Question

Angular speed of a particle increases from 2rad per sec to 4 rad per sec across any two
diametrically opposite positions. Its angular acceleration will be?
A) 6 rad per square second B)6/Π rad per second square C)Π/6. rad per second square.
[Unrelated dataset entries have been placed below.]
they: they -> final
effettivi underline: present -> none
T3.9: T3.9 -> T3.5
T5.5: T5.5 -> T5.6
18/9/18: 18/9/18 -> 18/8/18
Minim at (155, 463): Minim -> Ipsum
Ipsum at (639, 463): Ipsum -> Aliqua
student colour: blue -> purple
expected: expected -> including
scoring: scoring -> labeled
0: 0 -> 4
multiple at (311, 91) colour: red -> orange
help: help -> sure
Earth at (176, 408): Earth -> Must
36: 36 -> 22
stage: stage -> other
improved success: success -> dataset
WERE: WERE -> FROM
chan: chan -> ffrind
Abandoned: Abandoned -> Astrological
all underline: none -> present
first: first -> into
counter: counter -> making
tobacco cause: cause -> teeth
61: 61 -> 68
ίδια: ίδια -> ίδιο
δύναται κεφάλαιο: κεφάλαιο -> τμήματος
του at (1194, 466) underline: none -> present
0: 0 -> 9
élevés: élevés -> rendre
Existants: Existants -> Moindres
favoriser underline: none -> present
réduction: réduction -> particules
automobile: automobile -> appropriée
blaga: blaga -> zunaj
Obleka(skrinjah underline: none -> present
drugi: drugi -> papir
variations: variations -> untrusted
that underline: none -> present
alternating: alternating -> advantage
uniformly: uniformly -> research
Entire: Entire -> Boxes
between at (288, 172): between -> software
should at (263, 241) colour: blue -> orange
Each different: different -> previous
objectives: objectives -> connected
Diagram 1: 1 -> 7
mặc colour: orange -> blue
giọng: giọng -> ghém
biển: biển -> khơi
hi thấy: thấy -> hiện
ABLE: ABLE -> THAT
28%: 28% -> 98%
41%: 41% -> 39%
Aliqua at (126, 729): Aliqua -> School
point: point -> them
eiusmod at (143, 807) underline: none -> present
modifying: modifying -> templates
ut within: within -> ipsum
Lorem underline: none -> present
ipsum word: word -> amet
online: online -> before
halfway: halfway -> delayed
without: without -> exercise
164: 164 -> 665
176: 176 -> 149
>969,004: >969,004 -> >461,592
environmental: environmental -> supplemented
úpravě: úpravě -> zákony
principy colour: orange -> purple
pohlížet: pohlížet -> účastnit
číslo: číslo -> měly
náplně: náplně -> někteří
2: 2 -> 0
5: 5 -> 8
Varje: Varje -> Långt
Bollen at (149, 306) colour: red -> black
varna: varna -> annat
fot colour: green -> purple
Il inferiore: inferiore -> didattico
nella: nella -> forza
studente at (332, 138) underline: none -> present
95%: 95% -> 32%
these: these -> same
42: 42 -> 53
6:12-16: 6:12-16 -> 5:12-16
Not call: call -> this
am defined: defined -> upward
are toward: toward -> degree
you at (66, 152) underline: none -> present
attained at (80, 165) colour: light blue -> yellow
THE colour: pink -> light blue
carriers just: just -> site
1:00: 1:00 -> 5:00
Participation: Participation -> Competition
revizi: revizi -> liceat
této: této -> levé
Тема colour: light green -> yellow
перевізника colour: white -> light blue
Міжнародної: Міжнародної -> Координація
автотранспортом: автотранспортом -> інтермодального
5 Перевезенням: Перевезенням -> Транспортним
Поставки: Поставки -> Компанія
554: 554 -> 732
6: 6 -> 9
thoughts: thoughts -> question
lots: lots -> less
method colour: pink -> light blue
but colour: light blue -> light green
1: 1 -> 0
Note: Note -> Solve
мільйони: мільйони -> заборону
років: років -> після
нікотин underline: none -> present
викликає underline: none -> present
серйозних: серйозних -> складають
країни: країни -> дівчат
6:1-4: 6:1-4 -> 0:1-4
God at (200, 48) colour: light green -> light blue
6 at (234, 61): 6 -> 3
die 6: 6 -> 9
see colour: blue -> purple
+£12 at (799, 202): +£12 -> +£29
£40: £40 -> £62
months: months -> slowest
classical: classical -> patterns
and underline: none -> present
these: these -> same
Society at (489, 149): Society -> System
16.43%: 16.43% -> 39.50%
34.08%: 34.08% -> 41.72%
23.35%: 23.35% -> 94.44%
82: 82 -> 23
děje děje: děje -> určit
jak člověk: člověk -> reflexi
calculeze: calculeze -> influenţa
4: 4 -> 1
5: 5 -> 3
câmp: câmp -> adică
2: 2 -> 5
D)Π rad per second square​

Answer 1

Answer:

6 / pi

OR

3.33

Explanation:

hope below explanation help u

Answer 2

Given:

Angular speed of a particle increases from 2 rad per sec to 4 rad per sec across any two

diametrically opposite positions.

To find:

The angular acceleration of the object.

Calculation:

When an object travels from one diametric end to the other in a circular path , it covers an angular displacement of π radians.

Now , applying formula of rotational kinematics:

$\therefore \: {( \omega2)}^{2} = {( \omega1)}^{2} + 2 \alpha \theta$

$= > \: {( 4)}^{2} = {(2)}^{2} + 2 \alpha (\pi)$

$= > \: 16 = 4 + 2 \alpha (\pi)$

$= > \: 12 = 2 \alpha (\pi)$

$= > \: 6 = \alpha (\pi)$

$= > \: \alpha = \dfrac{6}{\pi} \: rad {s}^{ - 2}$

So, the final answer is:

$\boxed{ \bf{ \alpha = \dfrac{6}{\pi} \: rad {s}^{ - 2} }}$